DR Horton Inc (DHI)
Debt-to-capital ratio
Sep 30, 2024 | Sep 30, 2023 | Sep 30, 2022 | Sep 30, 2021 | Sep 30, 2020 | ||
---|---|---|---|---|---|---|
Long-term debt | US$ in thousands | 3,500,000 | 3,200,000 | 2,800,000 | 2,300,000 | 1,800,000 |
Total stockholders’ equity | US$ in thousands | 25,312,800 | 22,696,200 | 19,396,300 | 14,886,500 | 11,840,000 |
Debt-to-capital ratio | 0.12 | 0.12 | 0.13 | 0.13 | 0.13 |
September 30, 2024 calculation
Debt-to-capital ratio = Long-term debt ÷ (Long-term debt + Total stockholders’ equity)
= $3,500,000K ÷ ($3,500,000K + $25,312,800K)
= 0.12
The debt-to-capital ratio of DR Horton Inc has remained relatively stable over the past five years, ranging from 0.12 to 0.13. This ratio indicates the proportion of the company's total debt in relation to its total capital, which includes both debt and equity.
A lower debt-to-capital ratio generally signifies lower financial risk, as it suggests that the company relies more on equity financing rather than debt financing. In this case, DR Horton Inc's consistent ratio over the years suggests a conservative approach to managing its debt levels relative to its capital structure.

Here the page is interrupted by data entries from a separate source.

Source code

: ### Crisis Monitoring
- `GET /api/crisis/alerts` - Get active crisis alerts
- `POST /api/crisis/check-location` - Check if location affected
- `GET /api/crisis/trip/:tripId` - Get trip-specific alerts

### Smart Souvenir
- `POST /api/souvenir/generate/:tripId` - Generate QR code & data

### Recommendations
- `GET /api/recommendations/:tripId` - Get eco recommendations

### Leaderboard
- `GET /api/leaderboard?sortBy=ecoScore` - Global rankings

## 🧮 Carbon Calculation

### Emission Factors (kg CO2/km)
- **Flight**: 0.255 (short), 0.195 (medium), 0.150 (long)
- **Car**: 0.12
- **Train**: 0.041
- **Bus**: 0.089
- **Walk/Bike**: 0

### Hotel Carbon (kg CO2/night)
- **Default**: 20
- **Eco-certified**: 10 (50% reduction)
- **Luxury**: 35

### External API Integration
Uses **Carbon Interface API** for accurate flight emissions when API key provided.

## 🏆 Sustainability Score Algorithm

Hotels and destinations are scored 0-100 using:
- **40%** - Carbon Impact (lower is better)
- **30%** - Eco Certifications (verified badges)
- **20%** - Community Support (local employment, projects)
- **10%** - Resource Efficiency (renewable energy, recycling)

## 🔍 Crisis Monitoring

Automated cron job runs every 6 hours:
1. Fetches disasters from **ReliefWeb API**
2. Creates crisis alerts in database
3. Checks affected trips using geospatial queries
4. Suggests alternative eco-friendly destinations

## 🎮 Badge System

Maintaining a stable debt-to-capital ratio can be seen as a positive sign of financial stability and prudent financial management. However, further analysis of the company's capital structure and overall financial health would be necessary to gain a more holistic perspective on its leverage and risk management strategies.